One of the portions of the film came from Wickham’s friend Joseph F. Parda, who Wickham knew as a manager at a video rental store in Carle Place, New York. Parda would go on to work with producer/actor Joe Zaso and indie horror film star Tina Krause to create the David Lynch-like episode “Szamota’s Mistress.”

===Pre-production===
Wickham had wanted to work with big-bust star SaRenna Lee on a feature film called Perishing Hearts after seeing her in Score Magazine, and he "made it clear to SaRenna he wouldn’t write one word without her coming onboard, because she was the only person he’d make the movie with". Lee then agreed to do the film.

Open auditions were held at Mr. Electric Studios in Massapequa on October 25, 1996 for “The Downfall of Johnny Garrett”, which is where Wickham cast Steve Rodriguez. Wickham had already worked with Rodriguez, having directed Rodriguez's band’s “Fetish” music video.

===Filming===
Wickham directed two episodes (“The Downfall of Johnny Garrett” and “Stalk”) and Parda directed “Szamota’s Mistress” (with Joe Zaso serving as producer) in the anthology.

The segment “The Downfall of Johnny Garrett” was shot in eight days in Bellerose, Deer Park, East Meadow, Garden City, Queens Village, Massapequa, Merrick, Stonybrook, Uniondale, Wantagh, and New York City, New York, with the first night of shooting being on October 18, 1996. Scenes were filmed under the Bellerose Train Station on October 28, 1996, in an industrial park in Garden City Park (after the production had gotten kicked out of Roosevelt Raceway), at Hillary Epstein’s residence in Deer Park, NY on November 3, 1996, behind Mr. Electric Studios in Massapequa, NY on November 2, 1996, and behind Michael Knight's (at the time) music studio in Massapequa, NY. The crew had to utilize some unorthodox lighting by using lights that were actually powered by car batteries in some scenes, since they had little to no access to the electric grid. The crew was actually cut in half early on in the filming in order to minimize drawing the attention of the local police while shooting.

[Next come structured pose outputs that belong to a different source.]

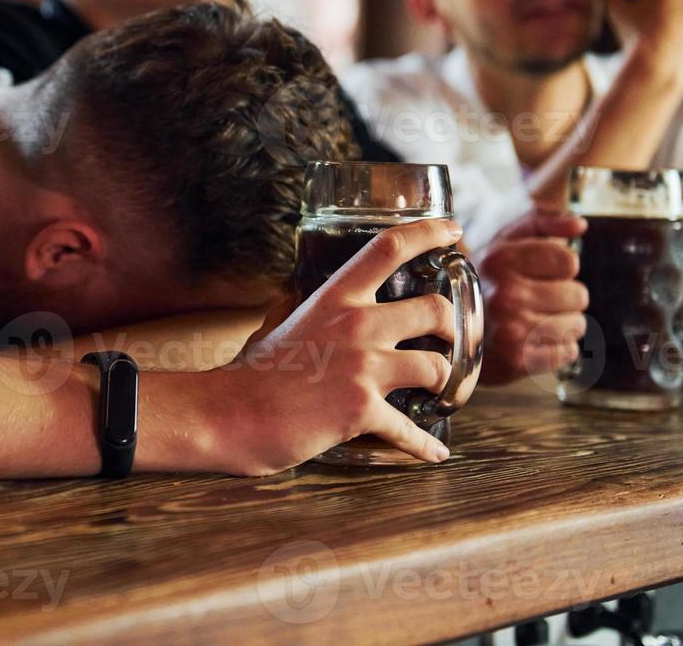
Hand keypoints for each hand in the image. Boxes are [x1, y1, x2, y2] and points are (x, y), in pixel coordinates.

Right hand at [216, 218, 461, 474]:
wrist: (230, 414)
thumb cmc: (251, 373)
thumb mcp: (276, 324)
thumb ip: (297, 309)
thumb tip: (292, 296)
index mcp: (335, 298)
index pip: (389, 247)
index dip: (428, 233)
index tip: (452, 230)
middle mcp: (356, 325)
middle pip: (434, 309)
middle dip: (452, 327)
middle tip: (449, 339)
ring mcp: (362, 368)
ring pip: (436, 367)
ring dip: (444, 382)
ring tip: (439, 392)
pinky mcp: (362, 411)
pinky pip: (412, 430)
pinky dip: (426, 445)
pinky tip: (435, 452)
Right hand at [477, 210, 588, 385]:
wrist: (453, 330)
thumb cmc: (488, 281)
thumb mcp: (506, 239)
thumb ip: (544, 222)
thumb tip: (579, 225)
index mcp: (501, 260)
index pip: (569, 261)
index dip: (562, 267)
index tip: (544, 271)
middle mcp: (505, 294)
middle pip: (578, 295)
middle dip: (565, 297)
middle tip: (540, 299)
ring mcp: (511, 329)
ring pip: (577, 325)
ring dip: (563, 323)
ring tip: (538, 319)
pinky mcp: (517, 360)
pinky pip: (567, 352)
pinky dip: (558, 348)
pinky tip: (536, 340)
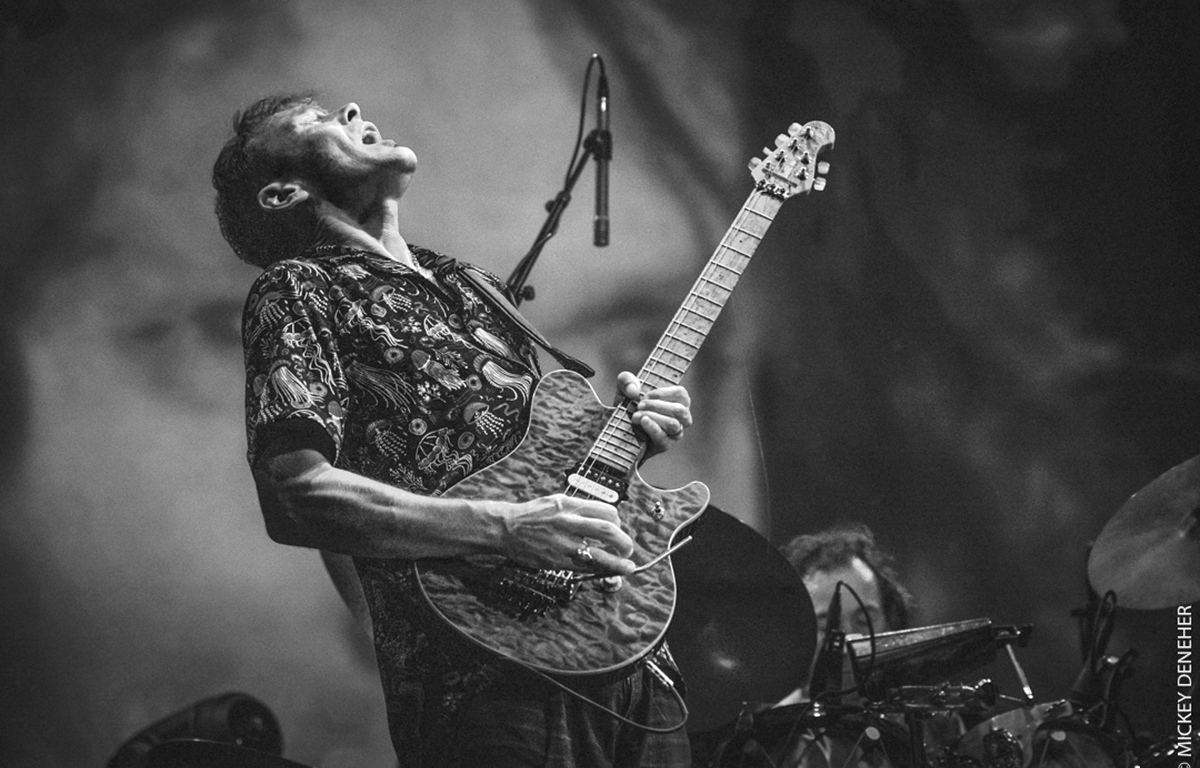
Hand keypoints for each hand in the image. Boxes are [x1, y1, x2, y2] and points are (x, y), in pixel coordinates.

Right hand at [498, 494, 634, 574]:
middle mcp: (569, 522)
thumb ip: (580, 509)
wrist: (506, 528)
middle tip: (628, 550)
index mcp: (571, 505)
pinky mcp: (557, 561)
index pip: (607, 512)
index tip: (619, 530)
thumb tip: (604, 518)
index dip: (618, 523)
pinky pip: (584, 568)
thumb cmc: (532, 515)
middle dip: (624, 543)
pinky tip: (605, 572)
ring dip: (618, 563)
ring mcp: (563, 543)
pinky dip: (598, 570)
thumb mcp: (557, 501)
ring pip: (600, 555)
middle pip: (609, 531)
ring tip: (627, 567)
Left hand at [617, 371, 692, 457]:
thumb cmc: (628, 408)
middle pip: (680, 410)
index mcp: (676, 402)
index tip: (646, 395)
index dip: (663, 393)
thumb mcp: (623, 390)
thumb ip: (626, 380)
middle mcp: (679, 418)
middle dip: (657, 406)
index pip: (681, 394)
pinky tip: (642, 421)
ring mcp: (673, 434)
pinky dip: (653, 428)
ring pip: (673, 424)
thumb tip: (634, 391)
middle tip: (639, 406)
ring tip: (636, 416)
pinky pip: (664, 438)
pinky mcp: (664, 446)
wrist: (619, 432)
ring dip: (653, 417)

Two of Michael Knight's friends (John Hoelzer & Ben Guzik) set up props and did the arm and bone prosthetics for an "arm chop" that occurs in “The Downfall of Johnny Garrett” and helped with lighting and as a production assistant respectively. Special effects artist Craig Lindberg set up the blood pump for the "arm chop", and Jason Alvino did the dead woman’s make up.

The shoot for the rest of the movie was in 1997, and publicity photos were shot in an industrial park in Garden City Park, New York. One set ("Misty's Dressing Room") was actually built inside Wickhams's in-law's garage in Massapequa, New York. The climax scene of "Stalk" was filmed in Cold Spring Harbor High School's basement.

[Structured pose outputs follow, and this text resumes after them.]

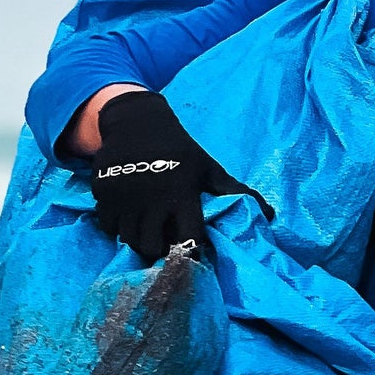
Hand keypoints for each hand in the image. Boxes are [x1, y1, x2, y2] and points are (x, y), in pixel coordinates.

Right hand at [87, 90, 261, 265]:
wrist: (137, 123)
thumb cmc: (179, 149)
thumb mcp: (208, 167)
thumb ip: (234, 191)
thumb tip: (270, 214)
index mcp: (182, 195)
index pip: (187, 239)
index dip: (189, 250)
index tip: (189, 251)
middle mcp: (152, 199)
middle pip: (152, 246)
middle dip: (159, 251)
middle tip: (164, 245)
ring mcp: (125, 197)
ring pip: (128, 239)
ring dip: (138, 241)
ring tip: (147, 233)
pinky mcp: (104, 194)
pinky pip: (107, 226)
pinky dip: (116, 228)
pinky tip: (128, 220)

"Szamota's Mistress" was filmed in black & white.

==Release==
The movie's Spring 1998 premiere was held at the Malverne Cinema 4 Theatre in Malverne, New York, and the movie appeared at the 1998 Chiller Theatre Convention, where some of the cast and crew were interviewed for a local cable television show.

==Critical response==

===Audience response===
The movie has received widely-varying reviews online, and the film has some gore in each part of the anthology, with the last of the three stories having a good deal of nudity.

==Home media==
The movie was produced directly-to-VHS and sold by mail order for two years following its release.